Extracted data entries:
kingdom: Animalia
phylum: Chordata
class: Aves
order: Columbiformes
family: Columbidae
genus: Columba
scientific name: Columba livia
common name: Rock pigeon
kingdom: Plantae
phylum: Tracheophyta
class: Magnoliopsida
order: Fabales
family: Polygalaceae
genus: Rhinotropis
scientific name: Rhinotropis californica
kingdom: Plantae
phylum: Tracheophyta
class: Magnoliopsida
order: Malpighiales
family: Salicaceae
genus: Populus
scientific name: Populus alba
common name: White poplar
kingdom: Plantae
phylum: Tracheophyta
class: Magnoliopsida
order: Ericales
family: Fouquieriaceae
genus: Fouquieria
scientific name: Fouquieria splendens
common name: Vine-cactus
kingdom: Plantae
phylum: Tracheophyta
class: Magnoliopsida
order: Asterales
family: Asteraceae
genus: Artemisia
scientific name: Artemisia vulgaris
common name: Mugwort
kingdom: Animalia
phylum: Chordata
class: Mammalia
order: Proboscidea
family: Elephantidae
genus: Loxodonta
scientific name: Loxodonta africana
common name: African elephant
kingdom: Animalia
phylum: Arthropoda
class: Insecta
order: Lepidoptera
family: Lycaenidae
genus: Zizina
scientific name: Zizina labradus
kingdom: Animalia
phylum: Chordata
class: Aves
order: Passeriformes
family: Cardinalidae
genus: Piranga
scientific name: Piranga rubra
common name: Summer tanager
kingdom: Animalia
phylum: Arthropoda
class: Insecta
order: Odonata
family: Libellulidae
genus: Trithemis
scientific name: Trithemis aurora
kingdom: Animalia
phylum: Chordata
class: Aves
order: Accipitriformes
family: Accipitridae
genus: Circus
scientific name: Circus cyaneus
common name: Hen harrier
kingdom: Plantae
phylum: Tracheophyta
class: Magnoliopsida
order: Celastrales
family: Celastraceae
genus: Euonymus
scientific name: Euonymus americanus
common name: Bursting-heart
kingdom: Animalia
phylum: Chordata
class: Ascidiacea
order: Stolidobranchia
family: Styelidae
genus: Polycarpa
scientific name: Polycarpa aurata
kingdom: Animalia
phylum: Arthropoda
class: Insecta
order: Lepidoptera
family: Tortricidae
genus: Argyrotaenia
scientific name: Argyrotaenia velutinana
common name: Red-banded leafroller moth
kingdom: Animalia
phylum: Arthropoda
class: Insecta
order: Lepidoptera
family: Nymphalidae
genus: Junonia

Your task: Please recast the stretch from the line containing "family: Tortricidae" through the end of the data as a Markdown table with the columns Row and Line. Number each line in order and leave out blank lines.

The completed task:
| Row | Line |
|---|---|
| 1 | family: Tortricidae |
| 2 | genus: Argyrotaenia |
| 3 | scientific name: Argyrotaenia velutinana |
| 4 | common name: Red-banded leafroller moth |
| 5 | kingdom: Animalia |
| 6 | phylum: Arthropoda |
| 7 | class: Insecta |
| 8 | order: Lepidoptera |
| 9 | family: Nymphalidae |
| 10 | genus: Junonia |